I am excited to announce that the upcoming Apache Spark 1.4 release will include SparkR, an R package that allows data scientists to analyze large datasets and interactively run jobs on them from the R shell.
R is a popular statistical programming language with a number of extensions that support data processing and machine learning tasks. However, interactive data analysis in R is usually limited as the runtime is single-threaded and can only process data sets that fit in a single machine’s memory. SparkR, an R package initially developed at the AMPLab, provides an R frontend to Apache Spark and using Spark’s distributed computation engine allows us to run large scale data analysis from the R shell.
The SparkR project was initially started in the AMPLab as an effort to explore different techniques to integrate the usability of R with the scalability of Spark. Based on these efforts, an initial developer preview of SparkR was first open sourced in January 2014. The project was then developed in the AMPLab for the next year and we made many performance and usability improvements through open source contributions to SparkR. SparkR was recently merged into the Apache Spark project and will be released as an alpha component of Apache Spark in the 1.4 release.
The central component in the SparkR 1.4 release is the SparkR DataFrame, a distributed data frame implemented on top of Spark. Data frames are a fundamental data structure used for data processing in R and the concept of data frames has been extended to other languages with libraries like Pandas etc. Projects like dplyr have further simplified expressing complex data manipulation tasks on data frames.
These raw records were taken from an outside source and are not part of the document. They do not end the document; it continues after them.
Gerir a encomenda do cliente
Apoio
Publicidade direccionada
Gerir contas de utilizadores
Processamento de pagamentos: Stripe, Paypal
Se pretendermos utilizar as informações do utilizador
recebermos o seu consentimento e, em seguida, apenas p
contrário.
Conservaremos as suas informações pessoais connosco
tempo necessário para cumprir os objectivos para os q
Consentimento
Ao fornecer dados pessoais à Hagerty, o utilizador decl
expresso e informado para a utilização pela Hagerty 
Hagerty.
SparkR DataFrames present an API similar to dplyr and local R data frames but can scale to large data sets using support for distributed computation in Spark.
The following example shows some of the aspects of the DataFrame API in SparkR. (You can see the full example at https://gist.github.com/shivaram/d0cd4aa5c4381edd6f85)
# flights is a SparkR data frame. We can first print the column # names, types, flights #DataFrame[year:string, month:string, day:string, dep_time:string, dep_delay:string, #arr_time:string, arr_delay:string, carrier:string, tailnum:string, flight:string, origin:string, #dest:string, air_time:string, distance:string, hour:string, minute:string] # Print the first few rows using `head` head(flights) # Filter all the flights leaving from JFK jfk_flights <- filter(flights, flights$origin == "JFK") # Collect the DataFrame into a local R data frame (for plotting etc.) local_df <- collect(jfk_flights)
For a more comprehensive introduction to DataFrames you can see the SparkR programming guide at https://people.apache.org/~pwendell/spark-releases/latest/sparkr.html
Benefits of Spark integration
In addition to having an easy to use API, SparkR inherits many benefits from being tightly integrated with Spark. These include:
Data Sources API: By tying into Spark SQL’s data sources API SparkR can read in data from a variety of sources include Hive tables, JSON files, Parquet files etc.
Data Frame Optimizations: SparkR DataFrames also inherit all of the optimizations made to the computation engine in terms of code generation, memory management. For example, the following chart compares the runtime performance of running group-by aggregation on 10 million integer pairs on a single machine in R, Python and Scala (it uses the same dataset as https://databricks.com/blog/2015/02/17/introducing-dataframes-in-spark-for-large-scale-data-science.html). From the graph we can see that using the optimizations in the computation engine makes SparkR performance similar to that of Scala / Python.
Scalability to many cores and machines: Operations executed on SparkR DataFrames get automatically distributed across all the cores and machines available on the Spark cluster. As a result SparkR DataFrames can be used on terabytes of data and run on clusters with thousands of machines.
We have many other features planned for SparkR in upcoming releases: these include support for high level machine learning algorithms and making SparkR DataFrames a stable component of Spark.
The SparkR package represents the work of many contributors from various organizations including AMPLab, Databricks, Alteryx and Intel. We’d like to thank our contributors and users who tried out early versions of SparkR and provided feedback. If you are interested in SparkR, do check out our talks at the upcoming Spark Summit 2015.